Recent polling, fundraising and third-party spending reports illustrate just how competitive the race between Rep. Martin Heinrich (D) and former Rep. Heather Wilson (R) is less than four months out.
After the second fundraising quarter, Heinrich had a slight edge over Wilson in both cash on hand and polling. Democrats expect the state’s demographics and a victory for President Barack Obama to put Heinrich over the top come November, but the race remains too close to call.
“Martin Heinrich holds an early lead against Heather Wilson,” independent New Mexico pollster Brian Sanderoff said. “However, it’s too early to predict the outcome of the race. In all likelihood the race will narrow.”
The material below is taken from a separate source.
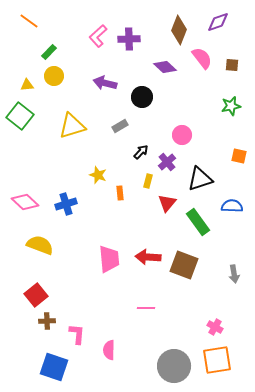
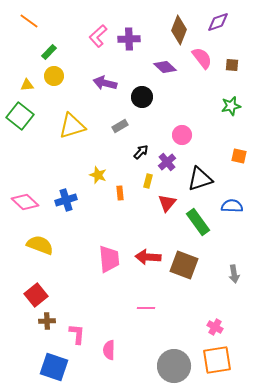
blue cross at (66, 204): moved 4 px up
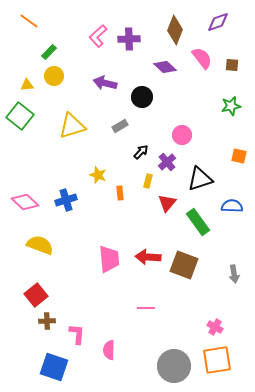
brown diamond at (179, 30): moved 4 px left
The two candidates have represented the Albuquerque-based 1st district for the past 14 years combined. In interviews with Roll Call, each claimed a proven record of Hispanic support and a message better suited to the broad electorate.
In an increase of nearly 25 percent since 2000, Hispanics now make up 46 percent of New Mexico’s population, by far the highest of any state in the country, according to 2010 census figures. This demographic accounted for 41 percent of the state’s 2008 electorate.
“I think if you look at past polling data, you’ll see that I’ve consistently received better numbers with Hispanics than a Republican needs to win statewide,” Wilson said in a telephone interview Monday. She reiterated that point in a Wednesday briefing with reporters at the National Republican Senatorial Committee.
At a coffee shop a few blocks from the Capitol last week, an hour after voting against a repeal of Obama’s health care law, Heinrich said he had won about two-thirds of the Hispanic vote in past elections, which would be more than enough for a Democrat to win statewide.
“People call it a lean-blue state,” said Heinrich, who succeeded Wilson in 2008, when she retired to run for Senate. “When you’re north of 60 percent with Hispanic voters and you’re doing well with Anglo Democrats as well, it is a lean-blue state. But you have to have that turnout.”
Obama visited New Mexico in March, and unlike some of his fellow Democratic Senate candidates, Heinrich hopes the president swings by again as the elections near. The president stopped in Albuquerque’s South Valley about a month before the 2010 midterm elections, which the Congressman survived despite a national Republican wave.
Wilson needs presumptive GOP presidential nominee Mitt Romney to keep the margin smaller than in 2008, when Obama won the state by 15 points. But if the presidential contest doesn’t get more competitive, Heinrich conceded that his campaign will likely need to pick up the slack on field operations, a vital program to turn out Hispanic voters.